Avec Bellamy, Chabrol semble creuser un peu plus le sillon d’une certaine forme de laideur déjà entamé depuis quelques films (cf. La Demoiselle d’honneur). La photo volontairement plate du film, cette apparente facture de téléfilm, sont le miroir d’un pays sans couleurs, qui a fait du factice son esthétique adéquate. Plus il vieillit, plus Chabrol enregistre une forme de disparition du pays, perdu quelque part entre le mauvais goût (ou plutôt l’ignorance du goût) et la terrifiante banalité des paysages. Cette sombre histoire d’escroquerie à l’assurance est encore une fois prétexte à une savoureuse description de la province (jamais Chabrol n’aura été aussi proche de Mocky), avec comme héros ce commissaire (Depardieu en grande forme) intrigué par les comportements humains. Bellamy fait partie de ces films qui tout en étant mineurs dans l’œuvre chabrolienne – le film joue d’une sorte de décontraction débonnaire, loin de la précision cinglante de La Fille coupée en deux – n’en sont pas moins minés de l’intérieur par un poison qui s’insinue l’air de pas y toucher, et finit par plonger personnages et spectateurs dans une torpeur existentielle. Il ne faut pas s’y tromper, derrière l’apparente bonhomie de l’ensemble, derrière l’ironie, il y a un humanisme pessimiste, s’inscrivant dans la droite ligne de l’univers d’un Simenon, à qui Bellamy, de l’aveu même du cinéaste, rend hommage.

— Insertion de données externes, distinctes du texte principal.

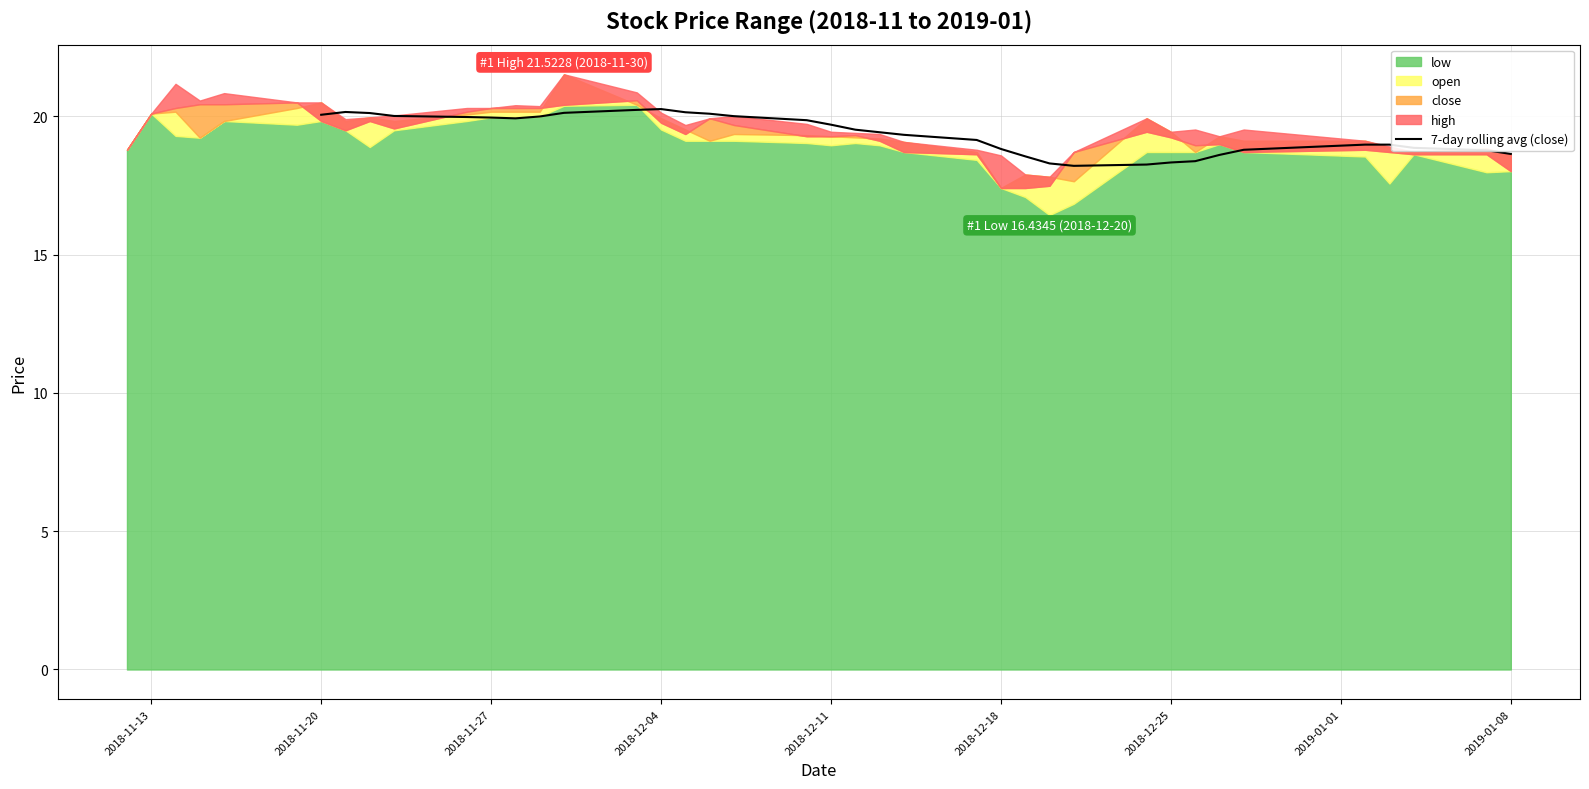

At which label does the data first exceed 19?

2018-11-20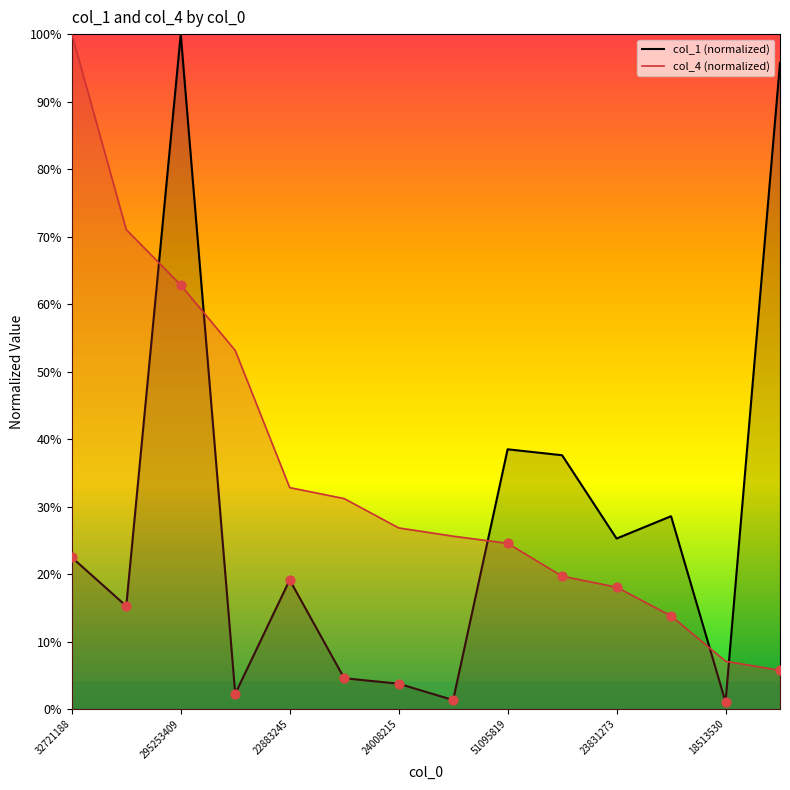

Between 13 and 23831273, which is larger?

13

La force tranquille qui anime le personnage éponyme a quelque chose de profondément anachronique, caractère d’un autre temps dévolu à un art, celui de sonder l’âme humaine, en total porte-à-faux avec les sinistres gesticulations policières qui sont devenues notre quotidien, et dont Chabrol moque, en creux, la nullité et le manque d’urbanité (pour employer une litote). Cette vacance du pouvoir (littéralement, le commissaire Paul Bellamy est en congés) Chabrol la filme comme une sorte d’idéal, la vacance devenant la condition même de l’intuition et des capacités de déduction. En moraliste vieillissant, Chabrol filme les restes finissants de la civilisation, le devenir parodique et simulacre des choses (dont la folie ou l’ambition mesquine sont les symptômes), mais avec au cœur le talent intact pour débusquer ce qui, au fond de chaque être, résonne encore comme une humanité (sur ce plan, le film est moins violent et terminal que La Fille coupée en deux). Ainsi de la petite cellule familiale (Bellamy, sa femme et son frère) qui donne lieu à des scènes de violence rentrée que le jeu des civilités font néanmoins tenir, et qui avance, brinquebalante mais entière, au gré de moments comiques autant que tragiques. La bouleversante révélation finale de Bellamy tire peut-être le film vers le constat pessimiste que l’humanité est un cafard (comme disait Desproges) mais qu’en même temps, certains individus tentent de la faire tenir dans un écrin moral afin de résister au cours néfastes des choses.